# [What you have to do]
Edit the records below by changing every "Trevor" to "Oscar". Leave everything else unchanged.

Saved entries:
▬▬▬▬▬▬▬▬▬▬
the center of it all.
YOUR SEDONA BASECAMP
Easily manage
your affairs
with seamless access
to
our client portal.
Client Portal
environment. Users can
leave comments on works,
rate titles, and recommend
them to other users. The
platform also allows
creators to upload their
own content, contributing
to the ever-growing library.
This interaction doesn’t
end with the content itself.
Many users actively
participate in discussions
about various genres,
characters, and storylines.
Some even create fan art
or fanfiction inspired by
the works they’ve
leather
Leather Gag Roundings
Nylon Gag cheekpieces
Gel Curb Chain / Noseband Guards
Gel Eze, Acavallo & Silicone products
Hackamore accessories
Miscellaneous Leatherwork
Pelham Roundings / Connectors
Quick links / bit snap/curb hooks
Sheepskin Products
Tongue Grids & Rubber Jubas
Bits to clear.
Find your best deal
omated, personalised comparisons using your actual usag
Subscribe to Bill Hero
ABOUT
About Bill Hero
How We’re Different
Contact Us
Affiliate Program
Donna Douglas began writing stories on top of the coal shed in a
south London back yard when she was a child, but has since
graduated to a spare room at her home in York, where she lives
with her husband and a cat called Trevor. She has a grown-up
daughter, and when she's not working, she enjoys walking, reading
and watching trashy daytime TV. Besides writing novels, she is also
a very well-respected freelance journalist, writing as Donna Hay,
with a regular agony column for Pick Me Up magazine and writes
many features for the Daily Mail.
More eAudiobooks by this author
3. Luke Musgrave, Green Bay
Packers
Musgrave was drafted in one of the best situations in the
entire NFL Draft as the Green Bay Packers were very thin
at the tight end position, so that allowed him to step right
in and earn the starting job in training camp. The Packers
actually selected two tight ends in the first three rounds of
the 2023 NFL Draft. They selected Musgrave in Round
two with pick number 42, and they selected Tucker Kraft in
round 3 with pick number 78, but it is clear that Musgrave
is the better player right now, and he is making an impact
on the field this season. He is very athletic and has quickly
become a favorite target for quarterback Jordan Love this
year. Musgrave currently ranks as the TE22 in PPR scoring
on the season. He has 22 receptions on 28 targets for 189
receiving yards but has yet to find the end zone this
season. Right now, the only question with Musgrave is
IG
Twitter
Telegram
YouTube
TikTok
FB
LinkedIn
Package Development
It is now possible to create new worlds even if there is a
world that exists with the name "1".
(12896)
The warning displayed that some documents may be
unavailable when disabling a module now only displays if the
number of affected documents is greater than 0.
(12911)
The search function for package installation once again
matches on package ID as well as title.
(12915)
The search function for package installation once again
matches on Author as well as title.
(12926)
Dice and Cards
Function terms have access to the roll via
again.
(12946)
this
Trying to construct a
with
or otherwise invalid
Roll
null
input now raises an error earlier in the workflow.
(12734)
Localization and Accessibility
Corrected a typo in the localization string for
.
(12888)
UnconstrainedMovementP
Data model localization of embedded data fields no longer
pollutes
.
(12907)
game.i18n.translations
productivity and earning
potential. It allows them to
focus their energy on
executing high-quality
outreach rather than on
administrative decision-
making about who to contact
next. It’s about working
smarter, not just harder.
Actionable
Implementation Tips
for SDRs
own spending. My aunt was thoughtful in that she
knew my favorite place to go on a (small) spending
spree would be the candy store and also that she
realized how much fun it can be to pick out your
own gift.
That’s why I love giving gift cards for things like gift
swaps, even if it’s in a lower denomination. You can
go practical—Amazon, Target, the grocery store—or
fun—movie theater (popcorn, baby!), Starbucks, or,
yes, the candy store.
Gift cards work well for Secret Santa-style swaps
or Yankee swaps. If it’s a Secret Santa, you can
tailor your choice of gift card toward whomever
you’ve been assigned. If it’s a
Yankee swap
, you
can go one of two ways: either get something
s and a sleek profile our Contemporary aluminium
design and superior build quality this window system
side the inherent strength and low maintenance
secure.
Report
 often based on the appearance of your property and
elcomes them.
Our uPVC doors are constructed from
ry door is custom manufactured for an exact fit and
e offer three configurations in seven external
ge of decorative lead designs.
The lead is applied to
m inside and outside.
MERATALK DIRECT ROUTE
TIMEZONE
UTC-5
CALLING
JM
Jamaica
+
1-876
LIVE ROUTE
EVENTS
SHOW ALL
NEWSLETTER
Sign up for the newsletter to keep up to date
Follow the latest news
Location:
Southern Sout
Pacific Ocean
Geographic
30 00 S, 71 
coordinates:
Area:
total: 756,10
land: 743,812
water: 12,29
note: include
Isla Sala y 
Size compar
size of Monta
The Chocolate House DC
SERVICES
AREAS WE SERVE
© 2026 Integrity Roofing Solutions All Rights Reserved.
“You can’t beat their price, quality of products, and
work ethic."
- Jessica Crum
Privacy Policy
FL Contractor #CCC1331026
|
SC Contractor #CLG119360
▬▬▬▬▬▬▬▬▬▬
# [Result]
the center of it all.
YOUR SEDONA BASECAMP
Easily manage
your affairs
with seamless access
to
our client portal.
Client Portal
environment. Users can
leave comments on works,
rate titles, and recommend
them to other users. The
platform also allows
creators to upload their
own content, contributing
to the ever-growing library.
This interaction doesn’t
end with the content itself.
Many users actively
participate in discussions
about various genres,
characters, and storylines.
Some even create fan art
or fanfiction inspired by
the works they’ve
leather
Leather Gag Roundings
Nylon Gag cheekpieces
Gel Curb Chain / Noseband Guards
Gel Eze, Acavallo & Silicone products
Hackamore accessories
Miscellaneous Leatherwork
Pelham Roundings / Connectors
Quick links / bit snap/curb hooks
Sheepskin Products
Tongue Grids & Rubber Jubas
Bits to clear.
Find your best deal
omated, personalised comparisons using your actual usag
Subscribe to Bill Hero
ABOUT
About Bill Hero
How We’re Different
Contact Us
Affiliate Program
Donna Douglas began writing stories on top of the coal shed in a
south London back yard when she was a child, but has since
graduated to a spare room at her home in York, where she lives
with her husband and a cat called Oscar. She has a grown-up
daughter, and when she's not working, she enjoys walking, reading
and watching trashy daytime TV. Besides writing novels, she is also
a very well-respected freelance journalist, writing as Donna Hay,
with a regular agony column for Pick Me Up magazine and writes
many features for the Daily Mail.
More eAudiobooks by this author
3. Luke Musgrave, Green Bay
Packers
Musgrave was drafted in one of the best situations in the
entire NFL Draft as the Green Bay Packers were very thin
at the tight end position, so that allowed him to step right
in and earn the starting job in training camp. The Packers
actually selected two tight ends in the first three rounds of
the 2023 NFL Draft. They selected Musgrave in Round
two with pick number 42, and they selected Tucker Kraft in
round 3 with pick number 78, but it is clear that Musgrave
is the better player right now, and he is making an impact
on the field this season. He is very athletic and has quickly
become a favorite target for quarterback Jordan Love this
year. Musgrave currently ranks as the TE22 in PPR scoring
on the season. He has 22 receptions on 28 targets for 189
receiving yards but has yet to find the end zone this
season. Right now, the only question with Musgrave is
IG
Twitter
Telegram
YouTube
TikTok
FB
LinkedIn
Package Development
It is now possible to create new worlds even if there is a
world that exists with the name "1".
(12896)
The warning displayed that some documents may be
unavailable when disabling a module now only displays if the
number of affected documents is greater than 0.
(12911)
The search function for package installation once again
matches on package ID as well as title.
(12915)
The search function for package installation once again
matches on Author as well as title.
(12926)
Dice and Cards
Function terms have access to the roll via
again.
(12946)
this
Trying to construct a
with
or otherwise invalid
Roll
null
input now raises an error earlier in the workflow.
(12734)
Localization and Accessibility
Corrected a typo in the localization string for
.
(12888)
UnconstrainedMovementP
Data model localization of embedded data fields no longer
pollutes
.
(12907)
game.i18n.translations
productivity and earning
potential. It allows them to
focus their energy on
executing high-quality
outreach rather than on
administrative decision-
making about who to contact
next. It’s about working
smarter, not just harder.
Actionable
Implementation Tips
for SDRs
own spending. My aunt was thoughtful in that she
knew my favorite place to go on a (small) spending
spree would be the candy store and also that she
realized how much fun it can be to pick out your
own gift.
That’s why I love giving gift cards for things like gift
swaps, even if it’s in a lower denomination. You can
go practical—Amazon, Target, the grocery store—or
fun—movie theater (popcorn, baby!), Starbucks, or,
yes, the candy store.
Gift cards work well for Secret Santa-style swaps
or Yankee swaps. If it’s a Secret Santa, you can
tailor your choice of gift card toward whomever
you’ve been assigned. If it’s a
Yankee swap
, you
can go one of two ways: either get something
s and a sleek profile our Contemporary aluminium
design and superior build quality this window system
side the inherent strength and low maintenance
secure.
Report
 often based on the appearance of your property and
elcomes them.
Our uPVC doors are constructed from
ry door is custom manufactured for an exact fit and
e offer three configurations in seven external
ge of decorative lead designs.
The lead is applied to
m inside and outside.
MERATALK DIRECT ROUTE
TIMEZONE
UTC-5
CALLING
JM
Jamaica
+
1-876
LIVE ROUTE
EVENTS
SHOW ALL
NEWSLETTER
Sign up for the newsletter to keep up to date
Follow the latest news
Location:
Southern Sout
Pacific Ocean
Geographic
30 00 S, 71 
coordinates:
Area:
total: 756,10
land: 743,812
water: 12,29
note: include
Isla Sala y 
Size compar
size of Monta
The Chocolate House DC
SERVICES
AREAS WE SERVE
© 2026 Integrity Roofing Solutions All Rights Reserved.
“You can’t beat their price, quality of products, and
work ethic."
- Jessica Crum
Privacy Policy
FL Contractor #CCC1331026
|
SC Contractor #CLG119360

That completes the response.